Read through this post - i had the same question - and the length of time the skins and stems are in contact with the must it will be alright.


http://www.winemakingtalk.com/forum/showthread.php?t=8618


----------



## JohnT (Oct 1, 2010)

Not a problem with whites. In fact, this year, we are not even going to crush out whites. Just toss the whole cluster into the press and apply low pressure over several hours. The stems serve as a channel to allow the juice to escape when under pressure.


----------



## jet (Oct 1, 2010)

JohnT said:


> Not a problem with whites. In fact, this year, we are not even going to crush out whites. Just toss the whole cluster into the press and apply low pressure over several hours. The stems serve as a channel to allow the juice to escape when under pressure.



I've heard that called the Champagne method, but they normally say that home presses don't have the pressure to do it.


----------



## JohnT (Oct 5, 2010)

Well we pressed off the whites last friday night. Found that the best tecnique is to load 6 inches of grapes, press, then load another 6 inches press, and so on. 

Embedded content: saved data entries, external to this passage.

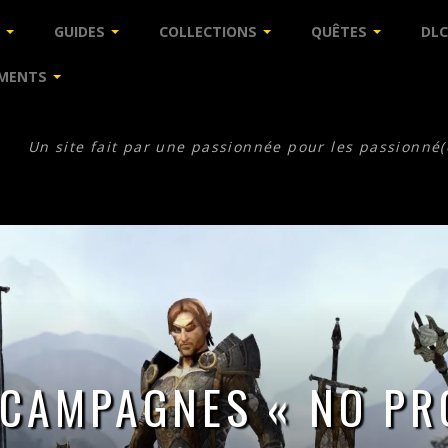
GUIDES
COLLECTIONS
QUÊTES
DLC
MENTS
Un site fait par une passionnée pour les passionné(
 CAMPAGNES « NO PR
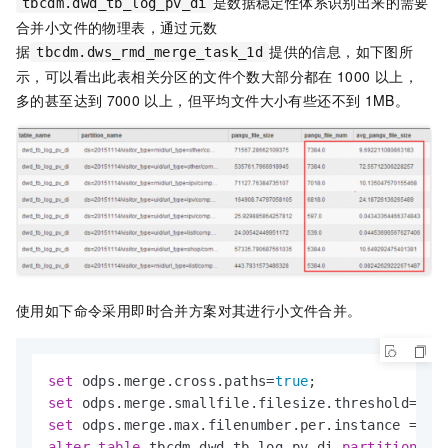
是数据稳定性体系识别出来的需要
tbcdm.dwd_tb_log_pv_di
合并小文件的物理表，通过元数
据
提供的信息，如下图所
tbcdm.dws_rmd_merge_task_1d
示，可以看出此表相关分区的文件个数大部分都在
1000
以上，
多的甚至达到
7000
以上，但平均文件大小有些还不到
1MB。
使用如下命令采用即时合并方案对其进行小文件合并。
set
 odps.merge.cross.paths
=
true
set
 odps.merge.smallfile.filesize.threshold
=
128
set
 odps.merge.max.filenumber.per.instance 
=
20
alter
table
 tbcdm.dwd_tb_log_pv_di 
partition
 (d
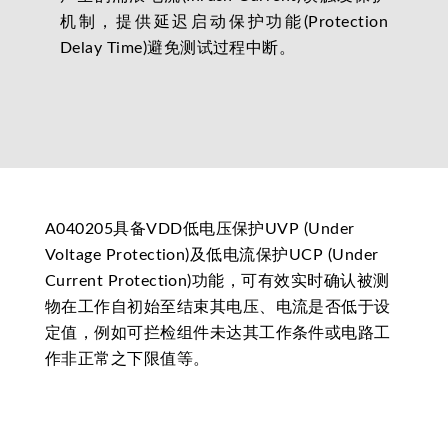
机制，提供延迟启动保护功能(Protection
Delay Time)避免测试过程中断。
A040205具备VDD低电压保护UVP (Under
Voltage Protection)及低电流保护UCP (Under
Current Protection)功能，可有效实时确认被测
物在工作自初始至结束其电压、电流是否低于设
定值，例如可拦检组件未达其工作条件或电路工
作非正常之下限值等。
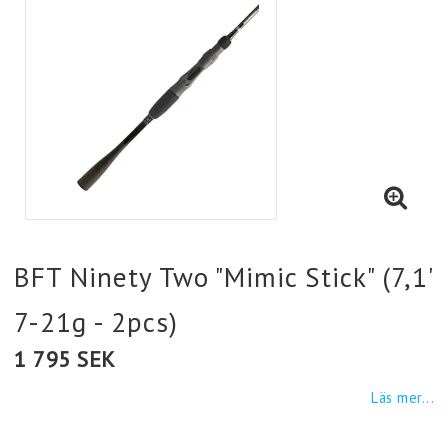
BFT Ninety Two "Mimic Stick" (7,1'
7-21g - 2pcs)
1 795 SEK
Läs mer...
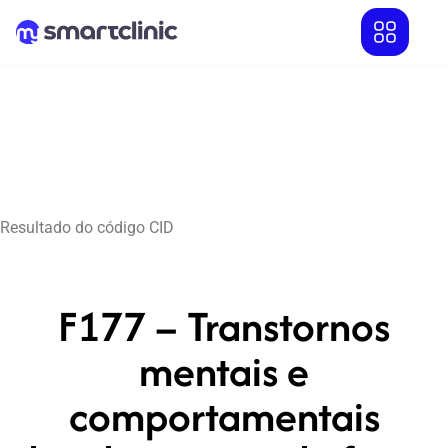
Resultado do código CID
F177 – Transtornos
mentais e
comportamentais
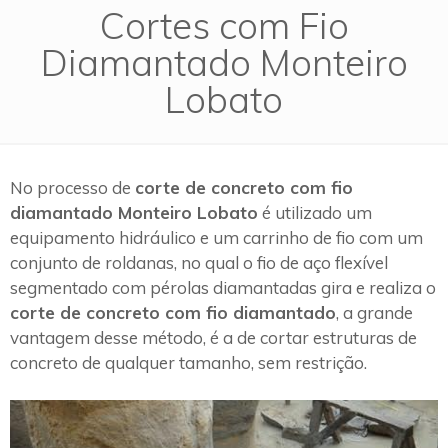
Cortes com Fio
Diamantado Monteiro
Lobato
No processo de
corte de concreto com fio
diamantado Monteiro Lobato
é utilizado um
equipamento hidráulico e um carrinho de fio com um
conjunto de roldanas, no qual o fio de aço flexível
segmentado com pérolas diamantadas gira e realiza o
corte de concreto com fio diamantado
, a grande
vantagem desse método, é a de cortar estruturas de
concreto de qualquer tamanho, sem restrição.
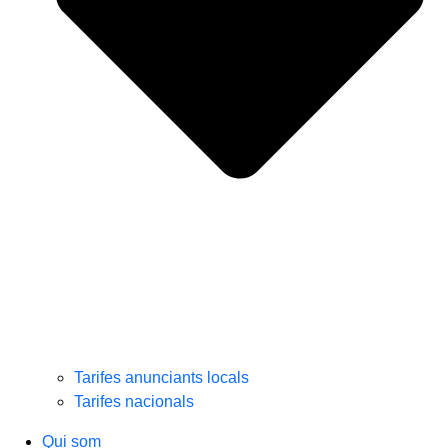
Tarifes anunciants locals
Tarifes nacionals
Qui som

After the press was filled, I then just applied low pressure for a couple of hours. I then had to "Fork" (or stir) the grapes, then apply light pressure again. 

The juice comming out of the press had significantly less particulate matter (Pulp, Etc) then when I crushed/destemmed. Can't wait to see what the final product is like.


----------



## jet (Oct 5, 2010)

JohnT said:


> Well we pressed off the whites last friday night. Found that the best tecnique is to load 6 inches of grapes, press, then load another 6 inches press, and so on.
> 
> After the press was filled, I then just applied low pressure for a couple of hours. I then had to "Fork" (or stir) the grapes, then apply light pressure again.
> 
> The juice comming out of the press had significantly less particulate matter (Pulp, Etc) then when I crushed/destemmed. Can't wait to see what the final product is like.



You pressed whole clusters? Did you add meta during the long pressing? How big a press do you have?


----------



## JohnT (Oct 5, 2010)

I added some each time I loaded a layer of grapes. 

My pres iss a #55 and is hydrolic.


----------



## jet (Oct 5, 2010)

JohnT said:


> I added some each time I loaded a layer of grapes.
> 
> My pres iss a #55 and is hydrolic.



Cool......


----------



## Wade E (Oct 5, 2010)

His press is the sweetest thing Ive ever seen on this Earth! I was thinking of cold pressig my grapes but I did crush them first and immediately put them in the press.


----------



## JohnT (Oct 6, 2010)

Wade E said:


> His press is the sweetest thing Ive ever seen on this Earth! I was thinking of cold pressig my grapes but I did crush them first and immediately put them in the press.



Thanks for the complement Wade. 

Just to show how sick I am, I installed track lighting so that the press is always illuminated


----------